Active Queries

How Polyhedra’s active query mechanism improves the performance of real-time applications

In a big real-time system (big enough that the software is split into a number of applications, running semi-independently) it can be quite a problem to ensure that one application knows when another application has altered the shared data. For example, in a telecoms system a line card has to know when somebody has changed its configuration - but it is far too expensive to keep polling a database just to see if something has changed. The reasons polling is bad is threefold:
  • either you have to put up with high latency, or a heavy load on the database. If the polling interval is long, the client doing the polling won't discover the change very fast; if the interval is short, both the database and the client(s) doing the polling are spending a lot of time on this activity
  • The client has to realise something has changed. It has to compare the new set of results with the old set; this takes room (as the previous result set has to be cached) and time.
  • The system does not scale well. Add another client, and the workload has to do more work - and you come to the point where the database is too busy to do anything else.
There are other solutions, such as an explicit notification mechanism where something that makes a change sends a message to all interested parties - however, this increases the amount of work that has to be done by the component making the change, and puts a lot of responsibility on the author of the component. The Polyhedra solution is to allow "active queries", where the database server itself takes responsibility for notifying interested parties about relevant changes. This simplifies the work both of the component updating the database and of the component interested in the change, and improves the scalability of the system.

The following article goes into more detail about the background and the capabilities of our active queries. (A copy of this article in PDF format is appended below, for ease of printing and offline viewing; it includes a few illustrations, and also has sample C code illustrating how a client application can perform active queries. There is also a 3-part webcast that covers the same topic.)

 

Background – the need for a new approach

Why use a DBMS in a real-time application

All but the simplest real-time applications are split into a number of software components to make things manageable and to allow different people or teams to be working on the application at the same time. Each component will be responsible for a separate job and communicating with other components via defined interfaces. The data-handling needs of each component will differ, but in general some data will have to be shared between components, and some data will need to be carefully preserved to guard against partial or complete system failure; there may or may not be an overlap between these categories. (Thus, some shared data might be transitory by nature, whereas configuration information will need to be shared and preserved.)

Traditionally, one component might act as the ‘data manager’ for the application, mediating access to the data and ensuring the critical stuff is preserved; where speed was important, this data manager component would be developed specifically for the application – but this can be complex, and it can be simpler to use a database management system designed for real-time work. In fact, the main reason for adopting commercial database technology is the same as that for adopting any COTS (common off-the-shelf) technology: cost. This shows up in many aspects, including reduced risk, reduced development time, reduced maintenance costs, and fewer specialist skills needed in the development team. As with all COTS technology, the emphasis must be that the chosen product is appropriate to one’s needs, otherwise costs will actually increase rather than decrease. In order to keep the footprint down and performance up, a real-time COTS DBMS will be more light-weight than a full, general-purpose DBMS, but will still offer benefits such as transactions, data isolation, data persistence, and industry-standards APIs (such as SQL, ODBC and JDBC) as well as hot-standby capabilities to guard against partial system failure, and the ability to adapt the database structure on the fly to cope with changing needs.

▶ **Exercise details**
Pick up the article on Polyhedra's active queries after its final sentence and continue writing it.

▶ **Extracted data entries**
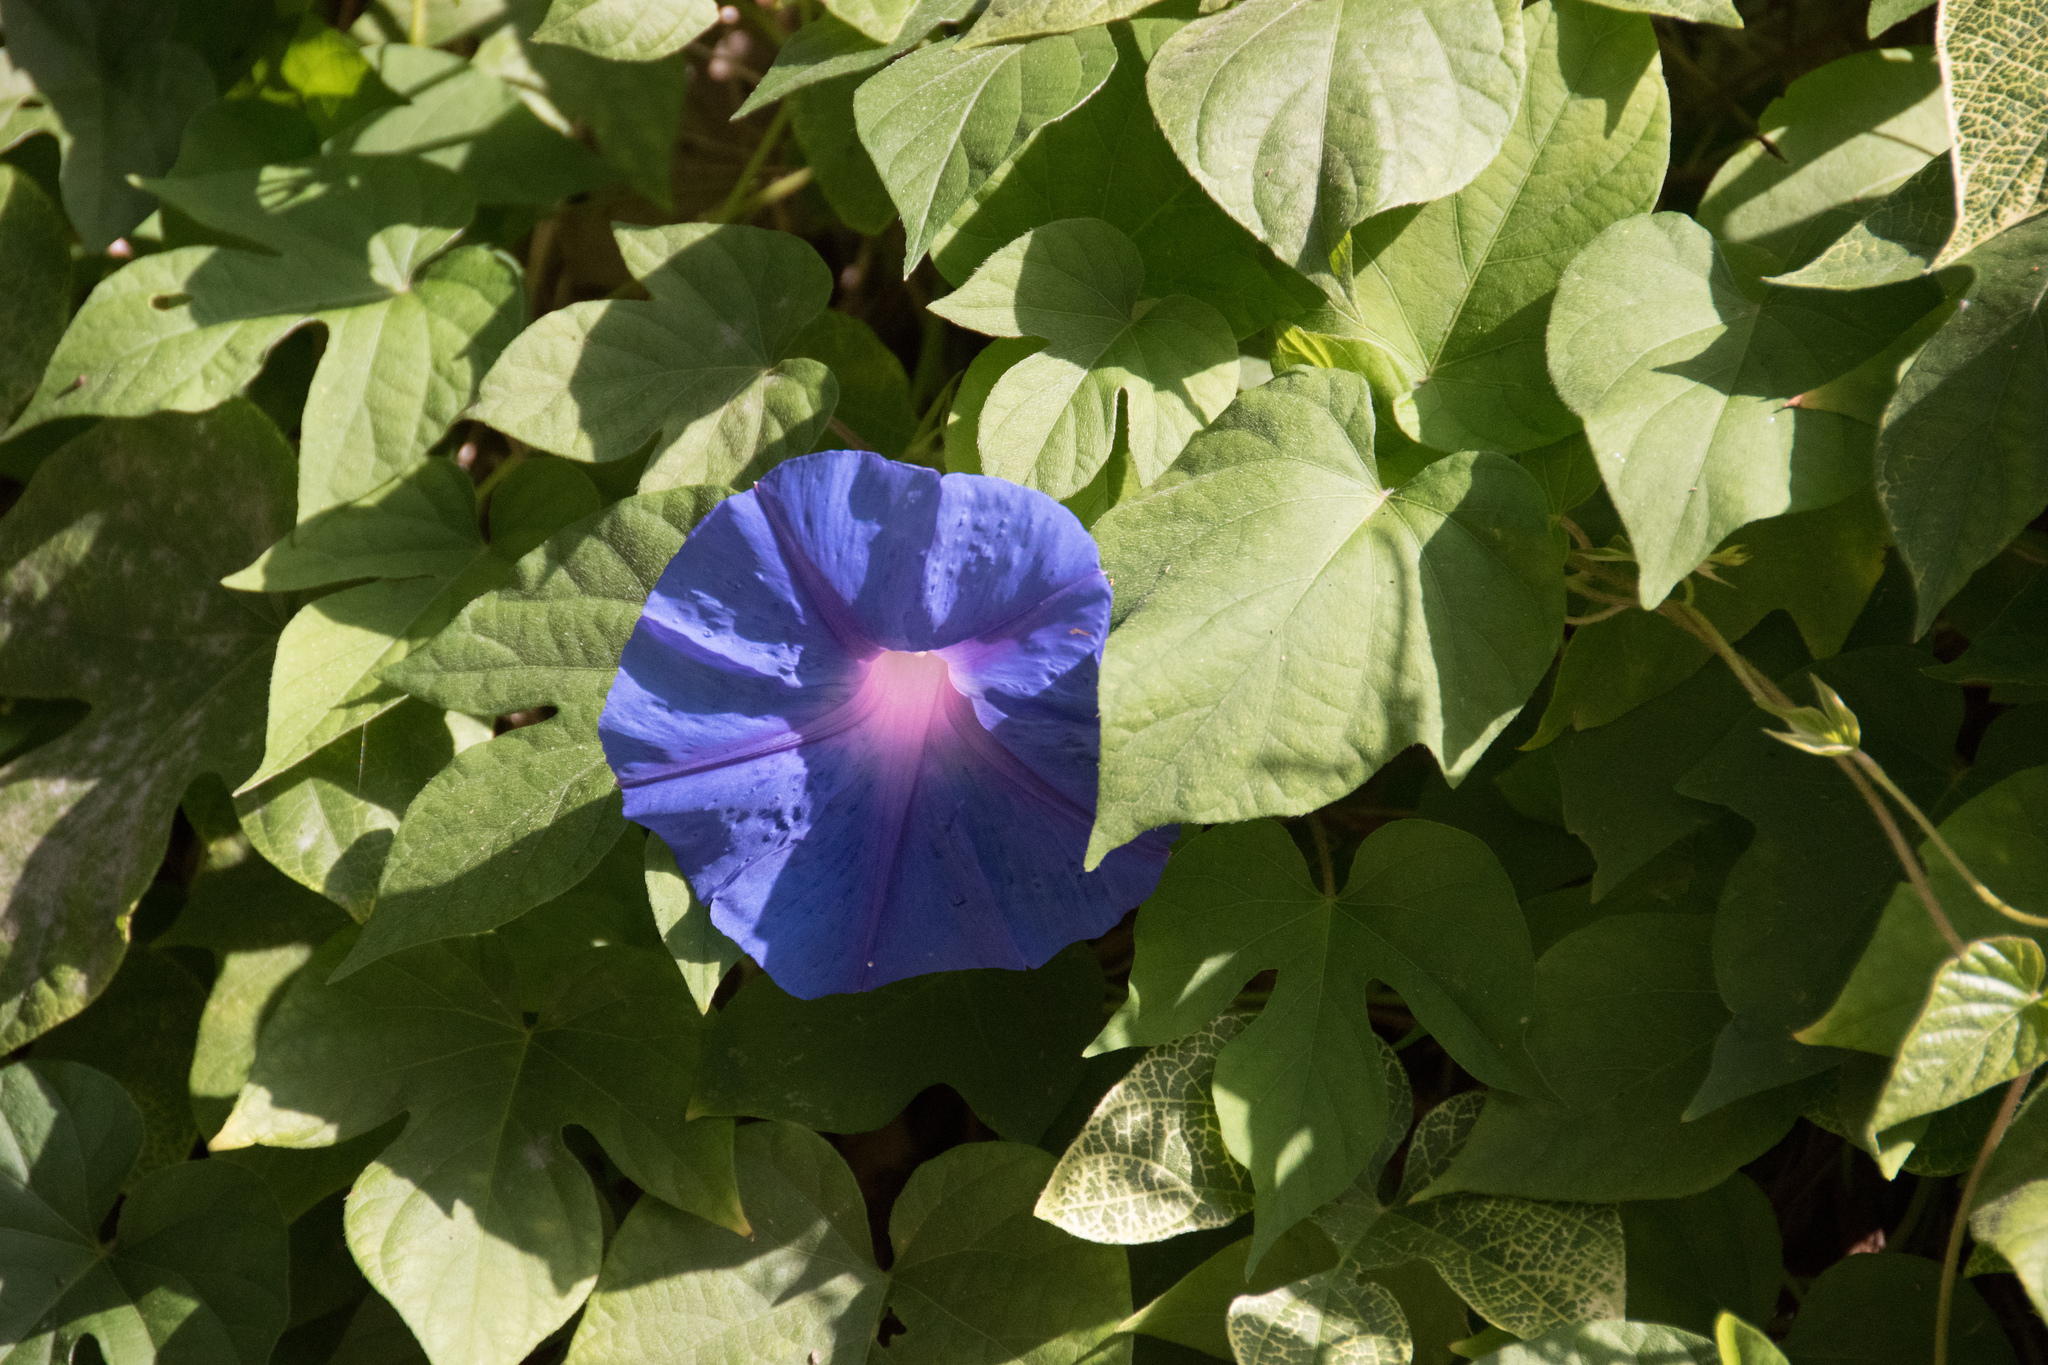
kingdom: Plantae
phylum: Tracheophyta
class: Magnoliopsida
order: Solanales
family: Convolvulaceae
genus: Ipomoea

--

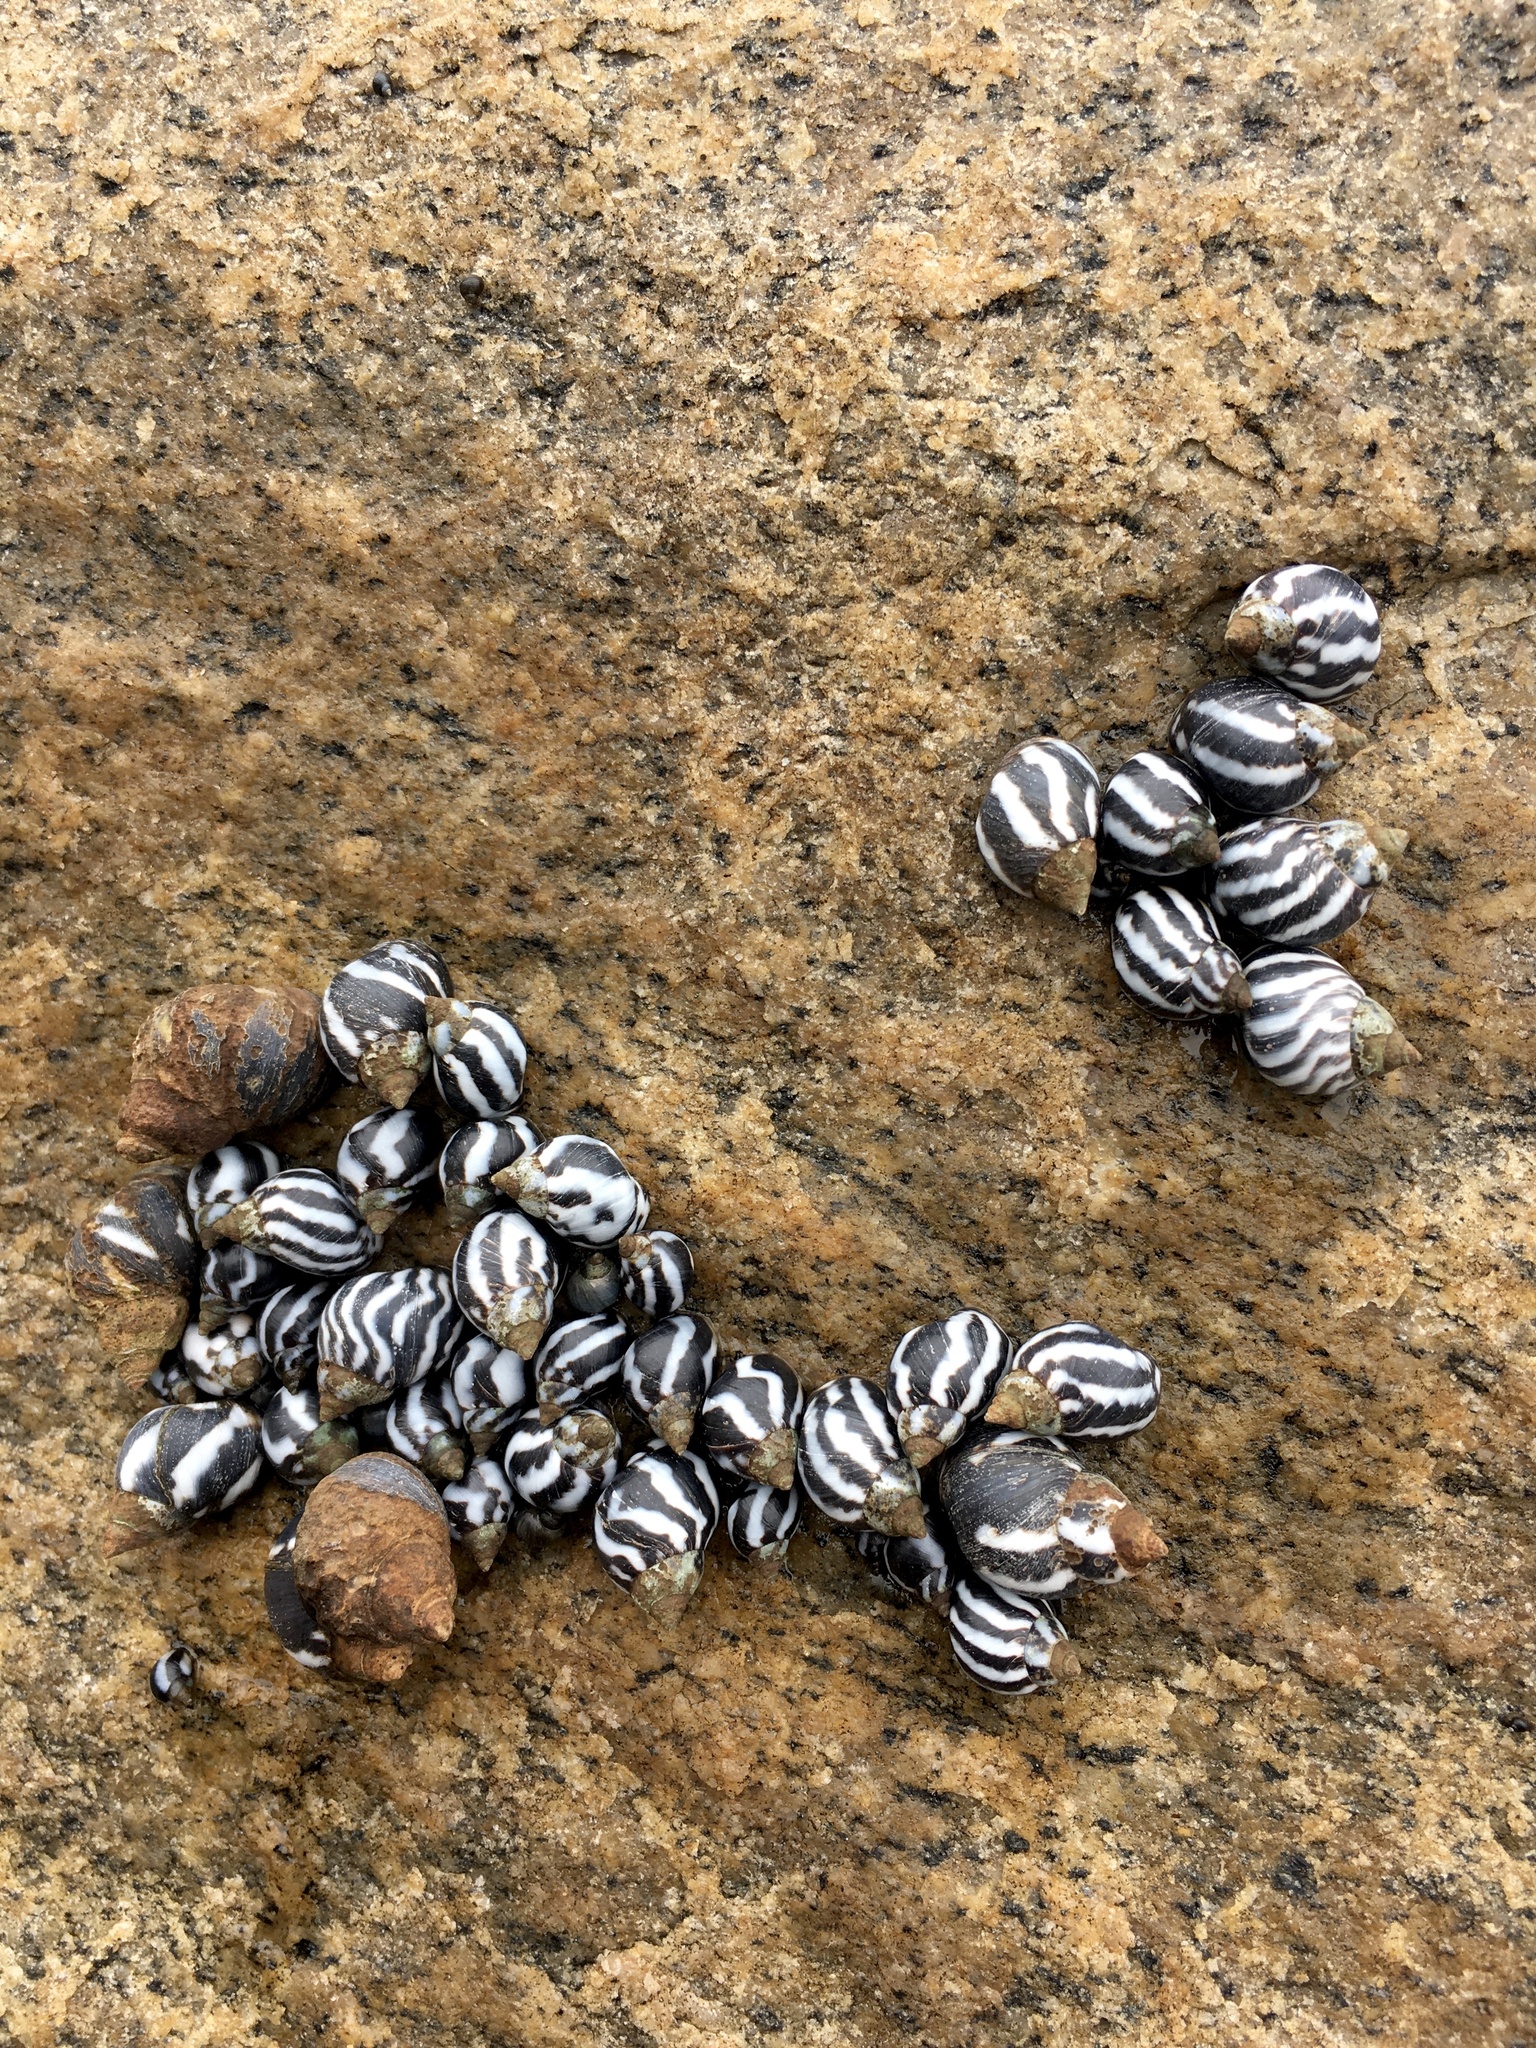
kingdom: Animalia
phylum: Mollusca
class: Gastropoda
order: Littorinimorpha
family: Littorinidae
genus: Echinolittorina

▶ **The answer**
The need for live information

Consider first a SCADA[1] system, controlling (say) a factory or electrical distribution network. Sensors are feeding back readings to the central system, and operators can see what is happening via ‘mimic diagrams’. The question arises, how are the mimic diagrams kept up to date? Does the responsibility lie with the components that are obtaining the readings from the sensors, or the data management component?
 
Next, consider a base station in a telecoms system. The line cards will need to obtain configuration from somewhere; rather than each card having storage capabilities, it is easier to keep the information in cards in the control plane – preferably in a fault-tolerant fashion. External workstations would be able to change the information, but will have no network connection to the line cards and thus would have no direct way of informing them about updates. In a similar fashion, line cards would like to make sure administrative workstations could determine their status.

A final example: in a financial system, the database could hold information about the most recent share prices of stocks, shares or other ‘financial instruments’, allowing traders to monitor their favourite shares in real time.

In both the above scenarios, there is a general need for a low-cost mechanism that allows components to be able to determine when the data in which they are interested is changed ‘under their feet’ by other components of the system.

Three traditional approaches to database monitoring

Polling

Notionally the simplest way for an application to detect changes is for it to periodically query the data store, and then compare the results with the previously-retrieved values. This requires no special mechanisms in the data store, or in application(s) which are feeding changes into the data store. However, it can impose a severe load on the data store module, as if an application needs to know about a change within a short interval – say, 1/10th of a second if merely updating a screen, or 1/1000th or less if the application needs to take mitigating action – then it has to launch queries with that frequency. It also adds to the workload of the client application, as it has to analyse the response to see what – if anything – has changed. In addition, if the data store and the application needing the data are on separate machines, then the network traffic can be significant. In summary, if low latency is required the overheads of use polling are high – and there can be catastrophic degradation in performance at times of peak activity or when the system is expanded sufficiently to cause an overload condition.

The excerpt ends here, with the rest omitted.